Extract to read:
==============================

I therefore felt it necessary to table these amendments. Those who are referred to the NRM are often among the most vulnerable, in the most traumatic moments of their lives. We should not be raising the threshold; we should be doing everything we can to facilitate their access to support. I beg to move.
My Lords, I shall speak to amendments 156A and 156B in the names of the noble Lord, Lord Alton of Liverpool, and the noble Baroness, Lady Prashar, to which I have added my name. I hope I can be fairly brief because much of the ground has been set out brilliantly by the noble Lord, Lord Alton, and I am very grateful for that.
The reality of Clause 59 is that raising the threshold—from “reasonable grounds” to believe that someone maybe a victim of modern slavery, to “is” such a victim—could lead to the national referral mechanism failing to identify victims of modern slavery, effectively shutting them out of the support that they so desperately need. That was picked up yesterday in our General Synod debate across the road, to which the right reverend Prelate the Bishop of Bristol has already alluded.
The Clewer initiative, to which she has also alluded, is our response to modern slavery. It was set up in 2016 and published three strategies for 2022. Two of these included promoting victim identification and providing victim care and support. Our concern, along with the Clewer initiative, is not just to get down to the legal minimum but to try to accompany people on what is the most traumatic journey, through which many of them will need considerable help. Part of the reason for that—many Members of your Lordships’ House will grasp this but many people in wider society do not—is that much modern slavery is effectively hidden, and sometimes so subtle that even the people involved in it do not always get what is going on. That is why it affects drug traffickers, fruit pickers, beauticians, people working in nail bars and so on, as well as the obvious areas where people find themselves caught up—for example, in the sex industry.
This coercion is a subtle thing, but it plays a central role in keeping individuals in this misery. It can range from violence to substance addiction, debt bondage and, of course, withholding people’s papers. So, it is a long and complex process. The CURE initiative states that beyond these factors, one of the key elements in controlling victims of modern slavery is creating a fear of any authority so the victims simply do not know where to go. Often, victims will hide.
My Lords, I am grateful to all noble Lords for their contributions. The amendments in large part concern provisions around the identification of modern slavery and trafficking victims.
First to speak was my noble friend Lady McIntosh of Pickering, who sought an explanation for Clause 59. The clause places the conclusive grounds threshold of a “balance of probabilities” into legislation. This is in line with the threshold that is currently applied and accepted by the courts and aligns with our current obligations under the treaty to which a number of speakers have referred: the Council of Europe Convention on Action against Trafficking in Human Beings —ECAT.

==============================

Dataset extract:

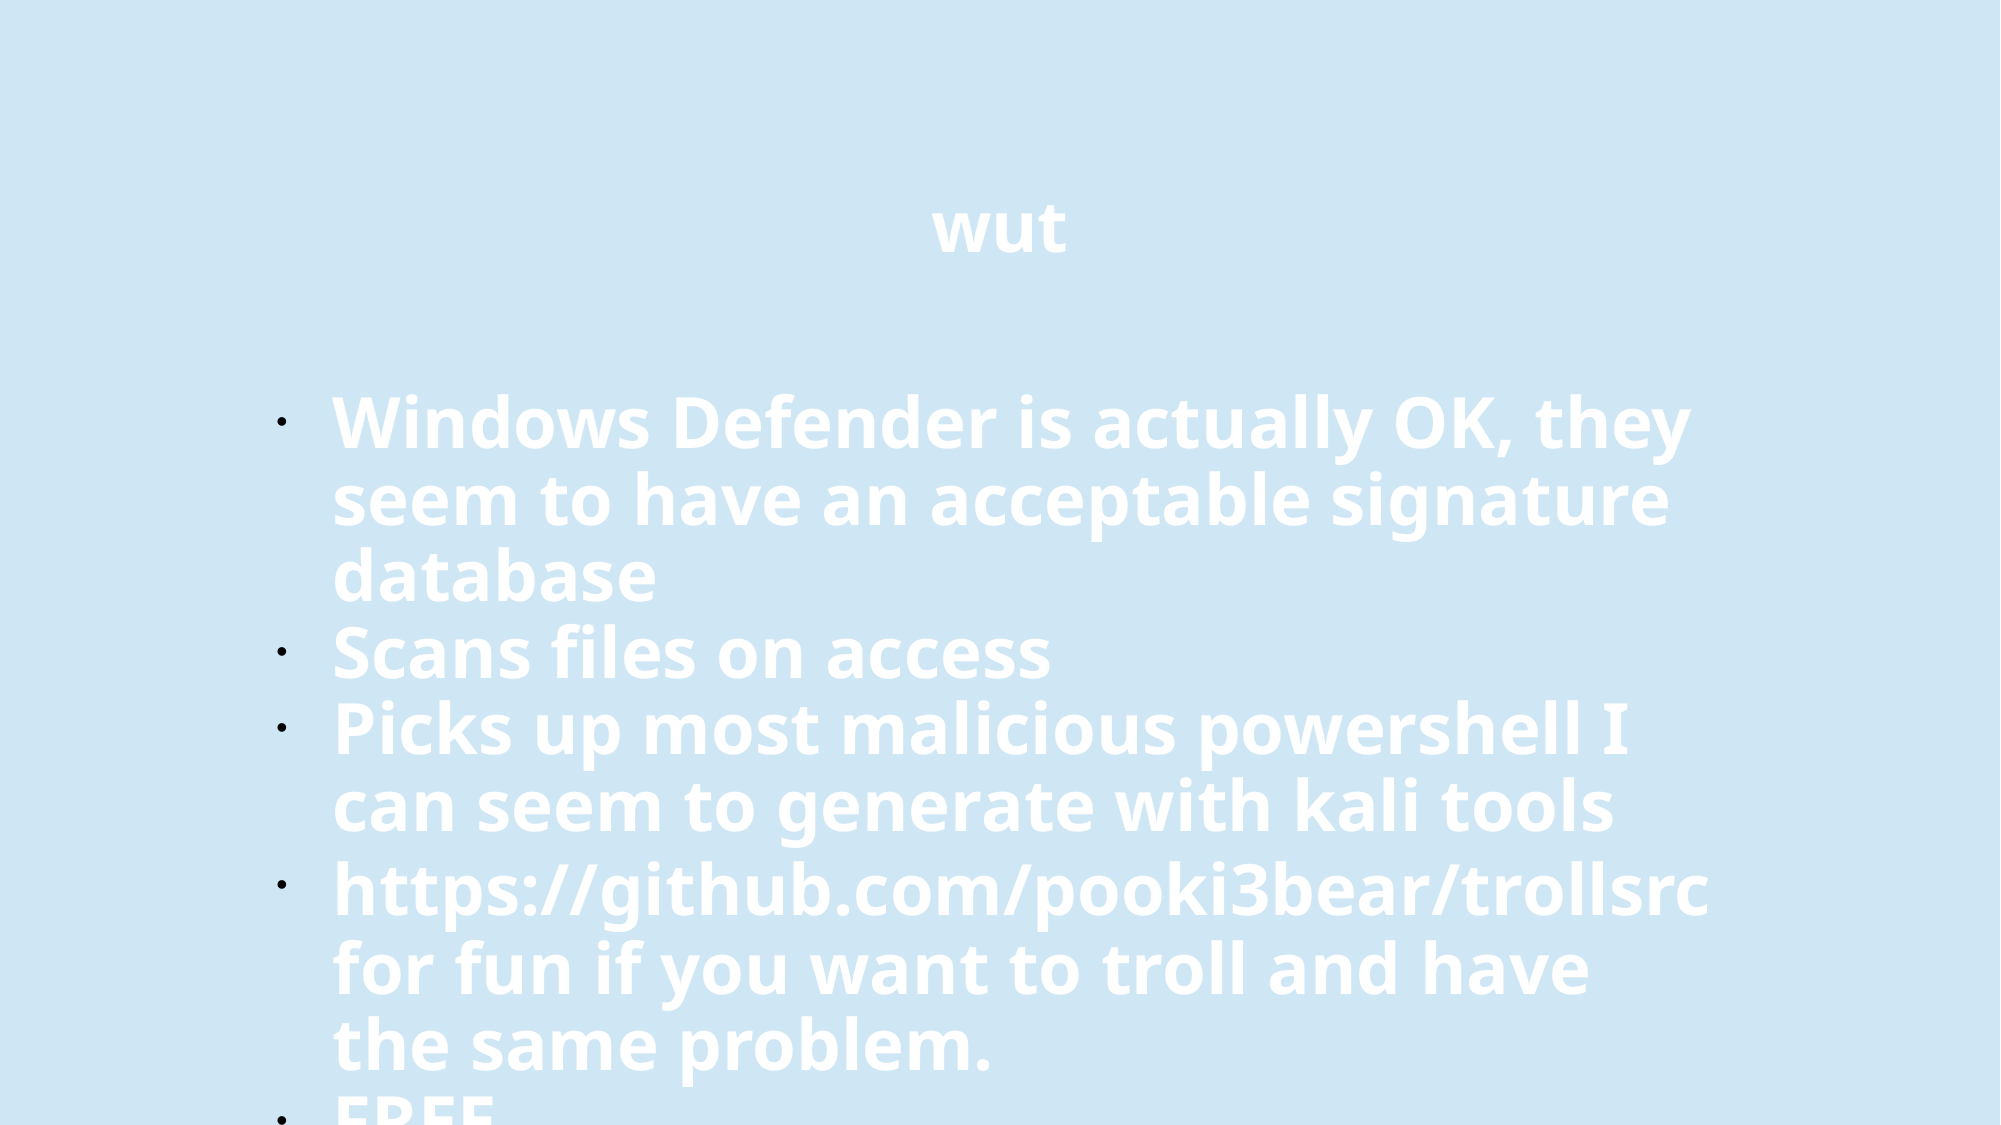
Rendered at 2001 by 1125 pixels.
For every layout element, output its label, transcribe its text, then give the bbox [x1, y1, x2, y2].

subtitle Windows Defender is actually OK, they seem to have an acceptable signature database Scans files on access Picks up most malicious powershell I can seem to generate with kali tools https://github.com/pooki3bear/trollsrc for fun if you want to troll and have the same problem. FREE [261, 380, 1739, 781]
title wut [261, 184, 1739, 380]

==============================

Work instructions:
A – In the debate on modern slavery, in what year was the Clewer initiative set up?
B – Continue the debate on modern slavery from where it stops.

Answers:
A – 2016

B –
We submit that to remove this provision, as Amendment 156 would, would cause an inconsistent approach towards the two thresholds: the reasonable grounds threshold would be contained within legislation, whereas the conclusive grounds threshold would remain only in guidance. By legislating for both thresholds, decision-makers are able to rely on clear precedent and the process is both certain and ascertainable. This search for clarity will run through and inform the answers I will put before the Committee in this debate.
Amendments 156A and 156B from the noble Lord, Lord Alton of Liverpool, would amend the test for a reasonable grounds decision in legislation. The matter of whether there are “reasonable grounds to believe” that an individual is a victim is the appropriate threshold —again, as it mirrors our obligations under ECAT. For those reasons, I cannot accept Amendments 156, 156A and 156B.
I shall expand on matters raised by the noble Lord, Lord Alton, touching first on the ability that exists in legislation for people to challenge a decision made. Multiagency assurance panels are required to review all negative conclusive grounds decisions made by the competent authority for all cases submitted to the relevant competent authority. Multiagency assurance panels do not review negative reasonable grounds decisions. The role of multiagency assurance panels and the processes they follow are set out in the modern slavery statutory guidance for England and Wales promulgated under Section 49 of the Modern Slavery Act 2015. There is equivalent non-statutory guidance for Scotland and Northern Ireland; it is not found in primary legislation. The guidance states:
“An individual, or someone acting on their behalf, may request reconsideration”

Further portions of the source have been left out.